Five minutes ago, I turned in my last paper to finish this quarter’s academic work. I’m done with my junior year and 5 days from the end of my time in Cape Town. I don’t know if words can describe what my time here has been like. I hope that this blog has given you a window into my experiences and that you have learned through them. I don’t know quite how to debrief my experiences other than to keep building on what I see and hear these last few days. Here it goes…

For the first time in weeks, I was actually distressed by a malnourished child. At the same time, my feelings were much different than they were with the first underweight children I saw here. This little girl was probably the worst I have seen in my life. Ever. She was 4 years and 9 months old and yet weighed just 6.1 kg. That’s just about 13.5 pounds. The child had fetal alcohol syndrome, a heart problem, a burn mark all down her chest probably from boiling water, and several other conditions that I couldn’t catch from the community health workers from Philani. It was a heartbreaking scene to watch as this little girl, not much bigger than many babies in the US, walked around gingerly and looked as if she would just fall over. I found my thoughts moving away from hope, rather than towards it. This little girl has very little hope of success in life. Her growth was stunted very young and with that she undoubtedly has many developmental issues. She will likely live out the rest of her life sick without the ability to have an education. She is stuck. Not by her own choice, but by choices outside her control. Seeing this picture unfold before my eyes made me realize that I have come to view this as the norm in these communities. I’m no longer surprised by stories like this; I get surprised when I see a healthy child. I automatically assume that if the child is healthy then the parents must be wealthy. The child must not live in a township, or if they do they must be in a nice home. I have spent my time here trying to see that everyone is equal and should have an equal right to work and health and everything, but I have ended up with an attitude that makes harsh assumptions based on the wellbeing of the child. I guess this has happened because most of the time, I’m right.

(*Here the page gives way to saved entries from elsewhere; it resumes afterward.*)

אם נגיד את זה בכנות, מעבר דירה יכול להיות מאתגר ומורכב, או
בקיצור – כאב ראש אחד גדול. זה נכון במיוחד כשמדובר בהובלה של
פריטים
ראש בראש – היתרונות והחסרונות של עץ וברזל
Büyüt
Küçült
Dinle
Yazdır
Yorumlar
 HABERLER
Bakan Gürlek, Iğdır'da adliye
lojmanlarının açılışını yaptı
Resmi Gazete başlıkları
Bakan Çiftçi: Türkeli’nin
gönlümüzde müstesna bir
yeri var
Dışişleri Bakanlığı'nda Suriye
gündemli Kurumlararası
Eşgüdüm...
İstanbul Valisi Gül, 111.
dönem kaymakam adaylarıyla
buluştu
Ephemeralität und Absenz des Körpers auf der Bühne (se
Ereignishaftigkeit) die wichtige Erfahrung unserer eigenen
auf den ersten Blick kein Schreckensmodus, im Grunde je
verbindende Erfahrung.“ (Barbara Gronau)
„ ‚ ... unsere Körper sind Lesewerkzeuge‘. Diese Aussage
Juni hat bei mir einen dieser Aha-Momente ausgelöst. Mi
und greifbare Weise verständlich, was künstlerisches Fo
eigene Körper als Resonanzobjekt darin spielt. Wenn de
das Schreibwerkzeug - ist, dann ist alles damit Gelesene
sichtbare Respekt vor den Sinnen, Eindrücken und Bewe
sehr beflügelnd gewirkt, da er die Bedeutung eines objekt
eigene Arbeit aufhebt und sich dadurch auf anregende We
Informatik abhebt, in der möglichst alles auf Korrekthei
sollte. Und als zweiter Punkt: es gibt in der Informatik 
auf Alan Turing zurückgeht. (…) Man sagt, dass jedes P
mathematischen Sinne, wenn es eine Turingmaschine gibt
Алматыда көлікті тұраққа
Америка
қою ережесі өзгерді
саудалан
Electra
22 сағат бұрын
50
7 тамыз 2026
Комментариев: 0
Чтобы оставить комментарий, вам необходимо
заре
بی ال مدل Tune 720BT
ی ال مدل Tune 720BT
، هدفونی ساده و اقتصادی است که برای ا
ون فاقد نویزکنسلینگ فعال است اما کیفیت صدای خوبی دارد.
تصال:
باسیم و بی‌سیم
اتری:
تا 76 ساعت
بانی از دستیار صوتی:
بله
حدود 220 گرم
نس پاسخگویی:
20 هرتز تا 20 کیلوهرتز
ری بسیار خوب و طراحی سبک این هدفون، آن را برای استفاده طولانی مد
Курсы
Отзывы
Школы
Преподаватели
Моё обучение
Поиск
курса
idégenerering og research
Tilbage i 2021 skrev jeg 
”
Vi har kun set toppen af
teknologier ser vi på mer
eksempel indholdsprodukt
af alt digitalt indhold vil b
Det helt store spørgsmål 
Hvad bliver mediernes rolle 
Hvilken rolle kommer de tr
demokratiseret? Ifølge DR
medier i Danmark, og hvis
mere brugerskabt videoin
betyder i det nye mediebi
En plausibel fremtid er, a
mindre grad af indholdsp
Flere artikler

Life is not equal and it is certainly not fair. Money does matter here. There are no easy fixes. You cannot donate $50 to an organization and expect to change anything substantial. If you want to get into this, you have to dive in head first willing to give up far more than your money, or your time. You have to lose a part of yourself to this work, but mostly to the people. It is the people who matter in all of this. We get so caught up in the circumstances that we don’t stop to hear the stories along the way. So often we actually find that the stories actually show us the way. This little girl is a person who is worth caring for, not just a disappointing, hopeless project. Everything has hope, even if life isn’t fair and money matters. For people there is always hope. For this little girl, there is a life that is worth living.